## Selected excerpt

════════════════════

Tax and Salary
TL;DR
Capital gains tax (CGT) is charged on the profit when you sell or dispose of an asset that has increased in value. The annual exempt amount is £3,000 in 2025/26. CGT rates on most assets are 18% for basic rate taxpayers and 24% for higher rate taxpayers. Residential property gains above the annual exempt amount are taxed at 18% or 24%. CGT must be reported to HMRC via self-assessment or, for property sales, within 60 days of completion.
Capital gains tax is charged when you make a profit on the disposal of a chargeable asset. A disposal includes a sale, a gift, a transfer to a trust, or an exchange for other assets. The gain is calculated as the proceeds (or market value if gifted) less the original cost, plus any allowable improvement costs. CGT is not charged on your main home (subject to Private Residence Relief), on ISA or pension investments, on UK government gilts, or on assets with a value below £6,000 at disposal.
CGT rates and allowances have changed significantly in recent years. The Autumn Budget 2024 increased CGT rates on most assets from 10%/20% to 18%/24% with effect from 30 October 2024, aligning the rates on non-property assets with the residential property rates. The annual exempt amount was reduced from £6,000 to £3,000 from April 2024. This guide covers the current CGT rates, what triggers a liability, and how to report and pay.
Key facts (2026)
- Annual exempt amount 2025/26: £3,000 per individual. Gains below this threshold are not subject to CGT (HMRC).
- CGT rates from 30 October 2024: 18% for basic rate taxpayers and 24% for higher and additional rate taxpayers on most chargeable assets including residential property. Business Asset Disposal Relief rate: 14% for 2025/26 (HMRC).
- Residential property disposals must be reported to HMRC and any CGT paid within 60 days of completion, via HMRC's online property disposal return service (HMRC).
- Private Residence Relief (PRR) exempts gains on the sale of your only or main home from CGT where the property has been your principal private residence throughout the period of ownership (HMRC).
- Assets held in an ISA or pension are outside the CGT regime; no CGT is payable on gains within these wrappers regardless of the size of the gain (HMRC).
What triggers a CGT liability
CGT arises when you dispose of a chargeable asset at a gain. Common chargeable assets include: shares and investment funds held outside an ISA or pension; second properties and buy-to-let properties; business assets; cryptocurrency; valuable personal possessions worth more than £6,000 (chattel exemption applies below this); and your main home where it has not been your principal private residence for the entire period of ownership. Exempt assets include your main home (subject to PRR), ISA and pension investments, UK government gilts, Premium Bonds, personal use vehicles, betting winnings, and assets transferred between spouses or civil partners (which are treated as no-gain no-loss transfers). The gain is calculated as disposal proceeds minus acquisition cost minus allowable costs (legal fees, improvement costs, but not general maintenance). If the disposal is a gift, market value at the date of disposal is used as the proceeds figure.

════════════════════

## Material supplied
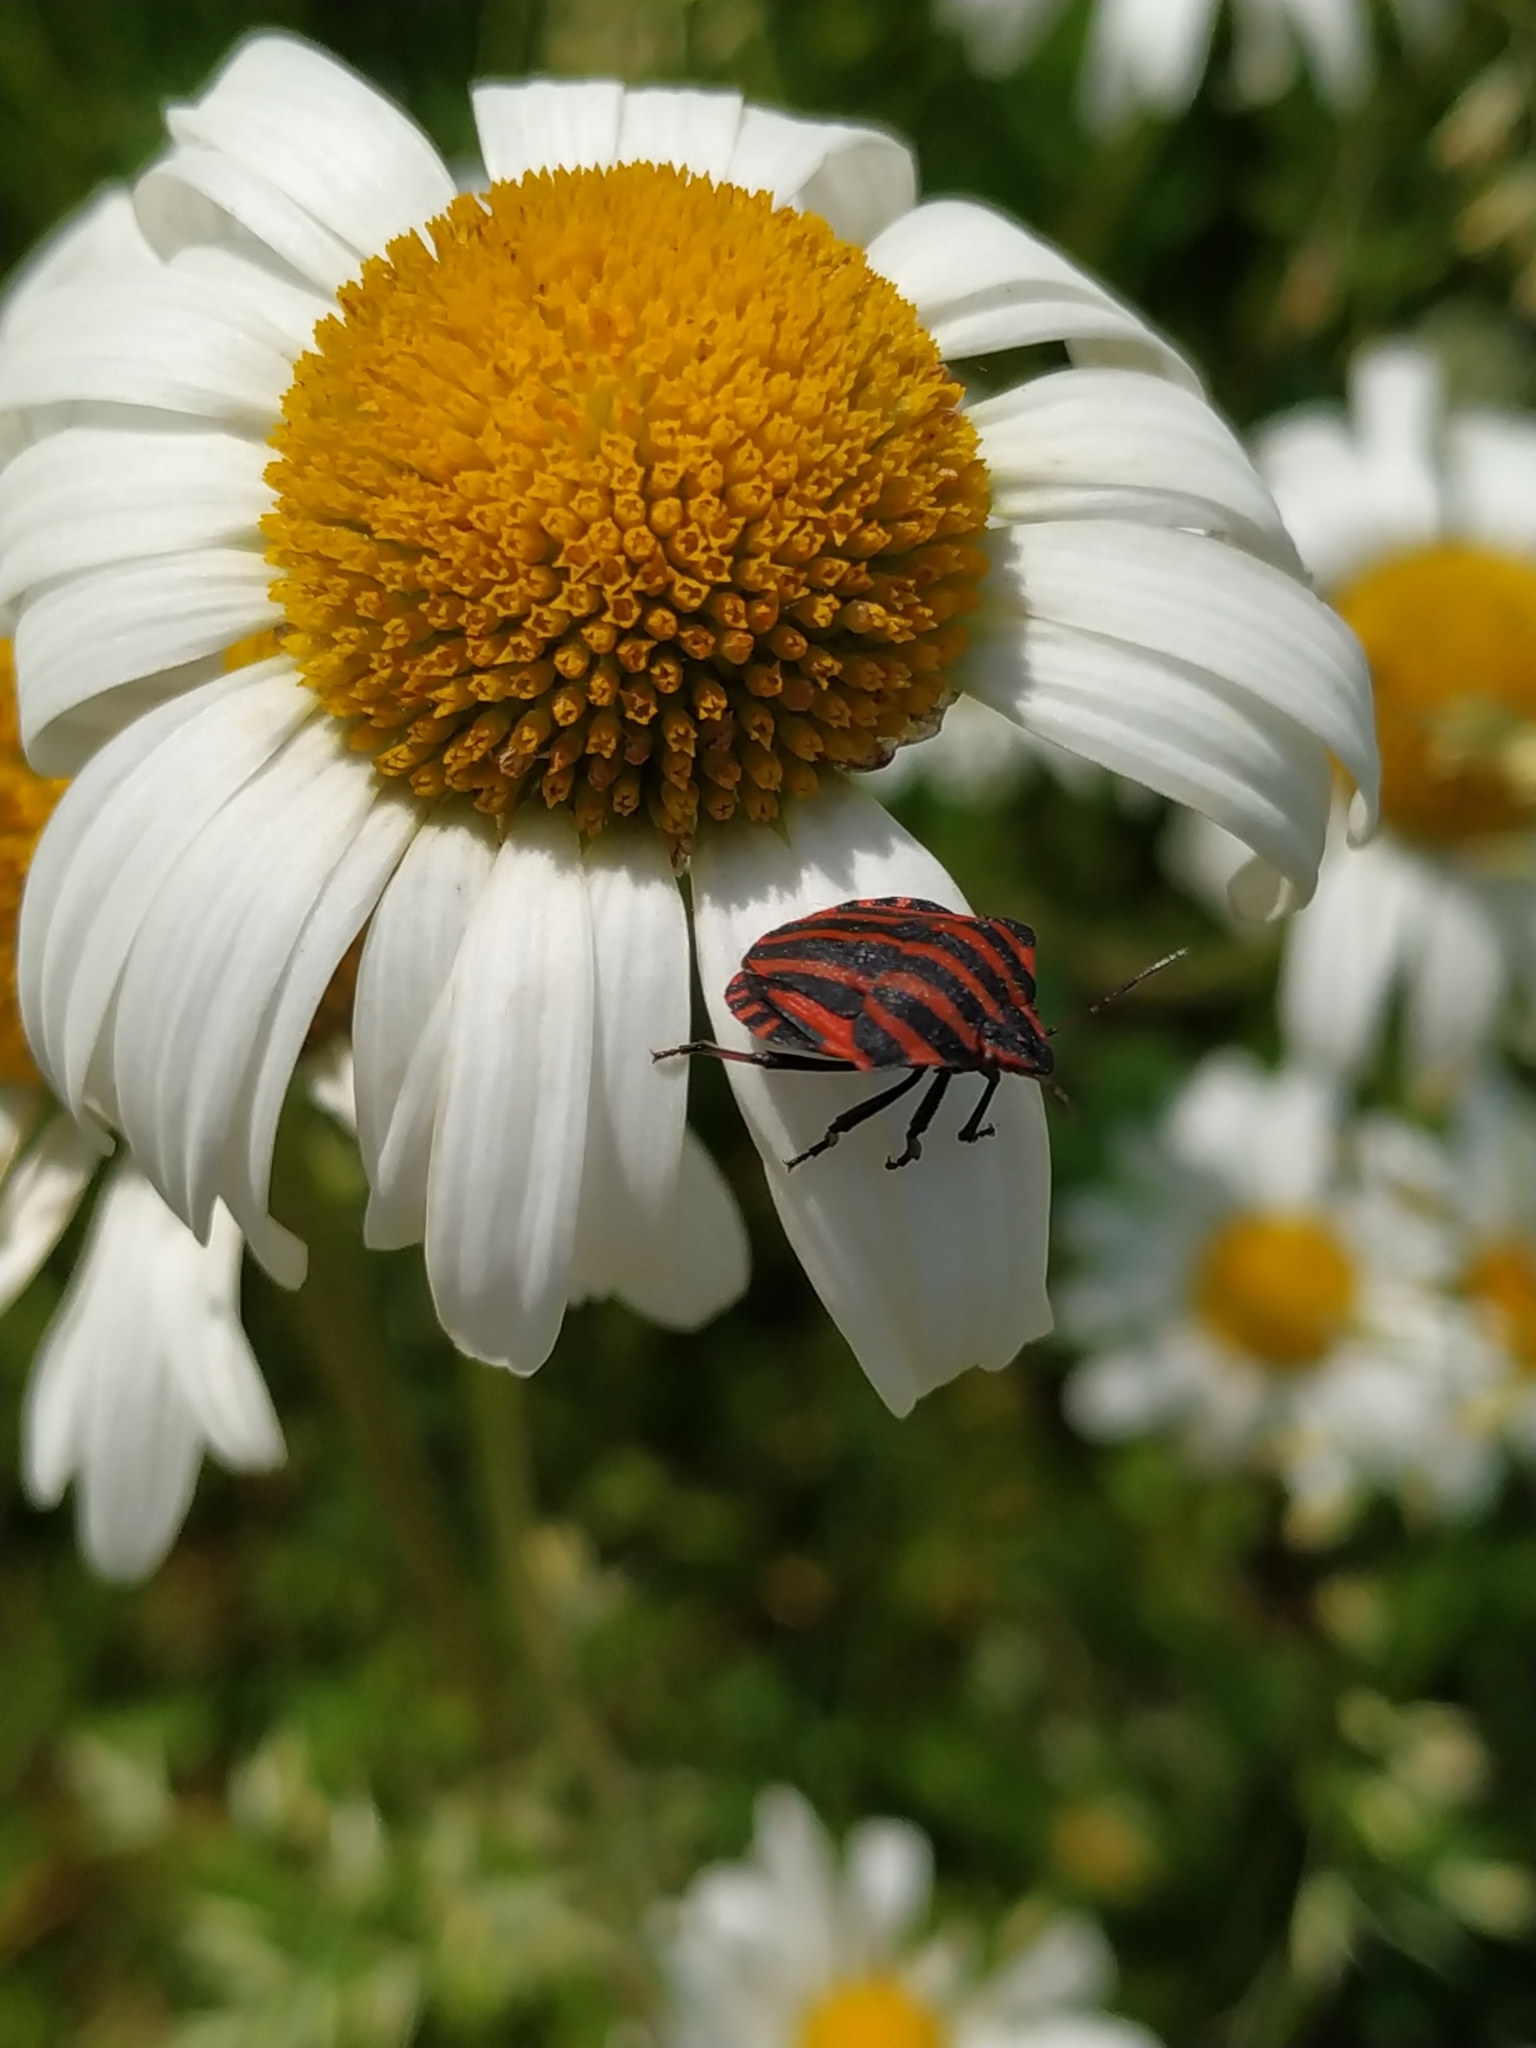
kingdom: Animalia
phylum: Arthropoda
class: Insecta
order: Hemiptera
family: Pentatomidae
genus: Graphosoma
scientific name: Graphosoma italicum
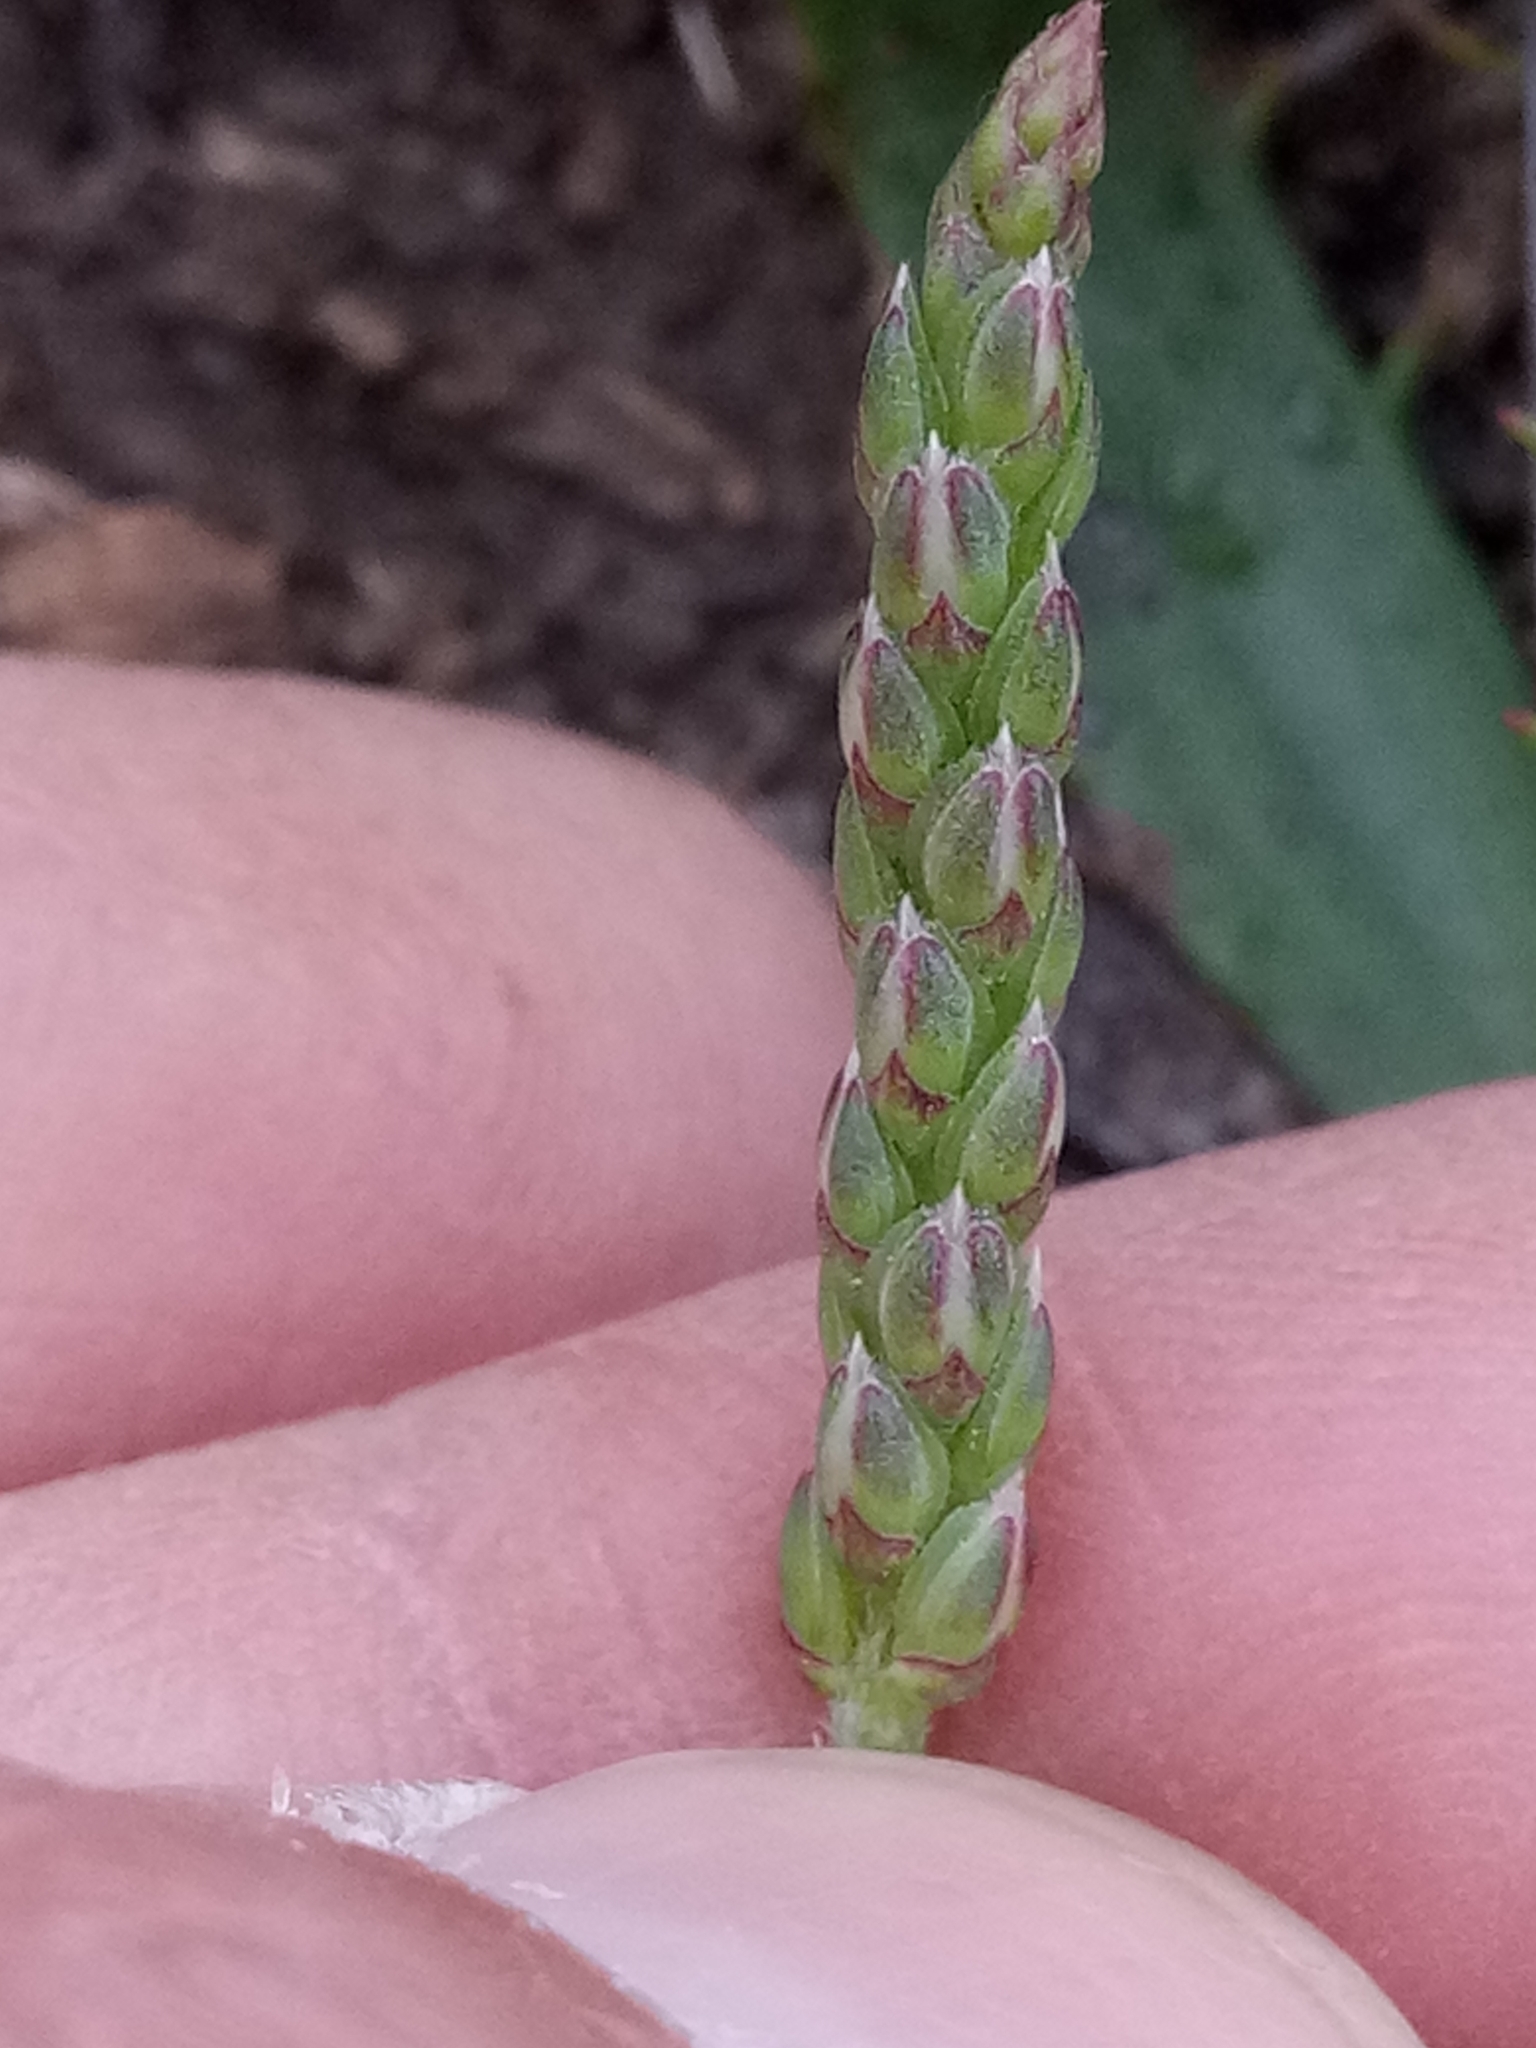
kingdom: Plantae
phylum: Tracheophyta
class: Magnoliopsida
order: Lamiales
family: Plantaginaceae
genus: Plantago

════════════════════

## Given problem 1
From the capital gains tax guide, list every exempt asset named in the paragraph under the heading "What triggers a CGT liability".
## Given problem 2
Carry the capital gains tax guide forward from its last sentence.

## Final result 1
- Your main home (subject to PRR)
- ISA and pension investments
- UK government gilts
- Premium Bonds
- Personal use vehicles
- Betting winnings
- Assets transferred between spouses or civil partners

## Final result 2
CGT rates in 2025/26
From 30 October 2024, CGT rates on most chargeable assets (excluding carried interest) are 18% for basic rate taxpayers and 24% for higher and additional rate taxpayers. These rates also apply to residential property gains. Whether you pay the 18% or 24% rate depends on where the gain falls within your income tax bands after your personal allowance and other income: if the gain, when added to your taxable income, falls within the basic rate band (up to £50,270 in 2025/26), the 18% rate applies to that portion; any portion of the gain that exceeds the higher rate threshold is taxed at 24%. Business Asset Disposal Relief (formerly Entrepreneurs' Relief) applies a reduced rate of 14% in 2025/26 (rising to 18% from 2026/27) on the first £1 million of qualifying business asset gains over a lifetime, subject to meeting the holding period and business involvement conditions. Investors' Relief similarly applies a 14% rate on up to £10 million of qualifying gains for external investors in unlisted trading companies.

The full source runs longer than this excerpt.